There has been a slow overall trend around the world to make elections more democratic that has been going on for about 200 years. Many countries changed election laws over the decades to keep up with this (allowing women to vote, allowing 18 year olds to vote, limiting donations, changing the electoral system to make the outcomes more representative to how people actually voted, etc).
In the US this took the form of both parties opening up their candidate nomination process to the wider membership of their party. Now the party bigwigs—the insiders—no longer solely decided who would be selected to stand for each party. This eventually progressed so far that in many states anyone can vote for who the Dem or Rep nominee will be, even if they are a member of the opposite party.
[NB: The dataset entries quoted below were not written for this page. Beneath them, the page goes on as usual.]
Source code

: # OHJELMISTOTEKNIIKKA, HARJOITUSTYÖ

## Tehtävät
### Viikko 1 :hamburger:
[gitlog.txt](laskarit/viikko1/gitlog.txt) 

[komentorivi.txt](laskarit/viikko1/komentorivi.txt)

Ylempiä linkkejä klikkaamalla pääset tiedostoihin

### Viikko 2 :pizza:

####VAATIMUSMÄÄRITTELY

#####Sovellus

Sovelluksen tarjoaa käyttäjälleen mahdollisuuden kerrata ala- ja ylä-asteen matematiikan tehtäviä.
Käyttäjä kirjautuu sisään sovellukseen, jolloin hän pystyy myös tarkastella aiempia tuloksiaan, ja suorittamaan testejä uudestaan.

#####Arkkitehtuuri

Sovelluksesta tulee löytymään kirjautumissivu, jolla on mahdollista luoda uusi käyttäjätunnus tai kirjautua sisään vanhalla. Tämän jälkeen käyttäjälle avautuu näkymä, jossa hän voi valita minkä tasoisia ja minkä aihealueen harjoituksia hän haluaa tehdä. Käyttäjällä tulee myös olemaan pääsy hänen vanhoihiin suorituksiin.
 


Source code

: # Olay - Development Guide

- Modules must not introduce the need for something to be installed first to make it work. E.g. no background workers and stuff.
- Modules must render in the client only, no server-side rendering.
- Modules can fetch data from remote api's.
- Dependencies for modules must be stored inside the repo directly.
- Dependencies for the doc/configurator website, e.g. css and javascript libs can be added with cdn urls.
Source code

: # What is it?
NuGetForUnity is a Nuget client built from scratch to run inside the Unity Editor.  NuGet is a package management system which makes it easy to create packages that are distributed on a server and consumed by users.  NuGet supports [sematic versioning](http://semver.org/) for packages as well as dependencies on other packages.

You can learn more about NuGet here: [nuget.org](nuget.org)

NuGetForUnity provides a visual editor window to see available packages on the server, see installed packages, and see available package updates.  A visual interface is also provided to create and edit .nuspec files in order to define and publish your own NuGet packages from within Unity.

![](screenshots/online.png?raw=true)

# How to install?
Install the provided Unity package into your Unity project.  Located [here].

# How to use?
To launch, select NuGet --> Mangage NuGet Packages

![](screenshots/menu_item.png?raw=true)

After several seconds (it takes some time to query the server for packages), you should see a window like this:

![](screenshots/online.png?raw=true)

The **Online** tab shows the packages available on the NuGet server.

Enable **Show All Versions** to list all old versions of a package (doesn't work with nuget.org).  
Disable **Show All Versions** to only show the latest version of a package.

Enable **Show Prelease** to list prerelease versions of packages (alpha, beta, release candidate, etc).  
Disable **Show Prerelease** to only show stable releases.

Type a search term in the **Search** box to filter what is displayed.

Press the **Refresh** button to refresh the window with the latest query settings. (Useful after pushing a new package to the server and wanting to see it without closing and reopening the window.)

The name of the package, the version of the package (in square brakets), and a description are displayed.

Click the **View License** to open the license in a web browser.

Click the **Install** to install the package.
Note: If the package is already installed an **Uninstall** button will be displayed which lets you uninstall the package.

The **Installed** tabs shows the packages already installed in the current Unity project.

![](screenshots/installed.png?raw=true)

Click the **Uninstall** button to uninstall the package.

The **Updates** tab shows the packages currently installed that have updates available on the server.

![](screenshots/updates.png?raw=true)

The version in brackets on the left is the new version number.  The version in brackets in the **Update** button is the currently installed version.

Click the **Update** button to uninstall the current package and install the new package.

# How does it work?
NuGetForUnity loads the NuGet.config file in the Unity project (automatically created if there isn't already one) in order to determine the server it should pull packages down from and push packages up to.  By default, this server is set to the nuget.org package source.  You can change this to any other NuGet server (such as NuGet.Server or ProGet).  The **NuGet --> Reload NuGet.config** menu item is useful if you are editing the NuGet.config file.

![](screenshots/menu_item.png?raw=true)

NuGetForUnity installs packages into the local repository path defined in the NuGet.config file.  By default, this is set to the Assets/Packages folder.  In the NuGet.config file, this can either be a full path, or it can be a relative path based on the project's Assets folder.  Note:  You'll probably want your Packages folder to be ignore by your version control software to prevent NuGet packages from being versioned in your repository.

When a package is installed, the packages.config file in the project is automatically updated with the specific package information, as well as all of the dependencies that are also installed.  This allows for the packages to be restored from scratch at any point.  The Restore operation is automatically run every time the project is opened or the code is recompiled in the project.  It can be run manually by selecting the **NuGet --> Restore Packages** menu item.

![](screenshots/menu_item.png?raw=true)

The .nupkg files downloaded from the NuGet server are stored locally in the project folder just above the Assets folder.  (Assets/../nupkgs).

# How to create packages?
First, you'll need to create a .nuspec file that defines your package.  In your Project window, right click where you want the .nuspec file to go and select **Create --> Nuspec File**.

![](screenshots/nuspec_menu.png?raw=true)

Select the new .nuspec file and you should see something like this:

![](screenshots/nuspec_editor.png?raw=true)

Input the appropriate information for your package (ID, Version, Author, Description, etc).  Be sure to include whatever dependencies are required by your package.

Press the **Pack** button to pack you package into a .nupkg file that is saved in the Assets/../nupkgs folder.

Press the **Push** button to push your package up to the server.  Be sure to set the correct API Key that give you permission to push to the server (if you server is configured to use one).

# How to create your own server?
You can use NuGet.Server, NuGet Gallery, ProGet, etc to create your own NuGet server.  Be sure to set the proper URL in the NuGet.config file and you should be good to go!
This fulfilled the societal "urge" for greater democracy, but it also brought about serious problems; because the quickest route to success for a politician is to stand for nomination of one of the two parties, even if your politics are quite different from that party's mainstream (think Bernie or Trump in 2015 versus Clinton or Bush). There is now no incentive to start a third party, that will struggle for decades before it can start to get some real power in government (it often takes third parties in other countries, even with proportional systems, decades to get cabinet postions).
So starting a third party is much less attractive than just taking over an existing party via the open nomination process.
A huge downside of this however is that each party's nomination (primary) election becomes a contest between the extreme and moderate factions of the party and because you only have to convince your own party's voters at this stage the extreme candidate often wins and becomes the new face of that party. The more extreme the winning nominees are the greater the incentive for the other side to vote against the opponent, even if they don't like their own guy that much.
In the end this is a positive feedback loop where each party becomes more extreme over time and it becomes much harder to justify voting for a third party.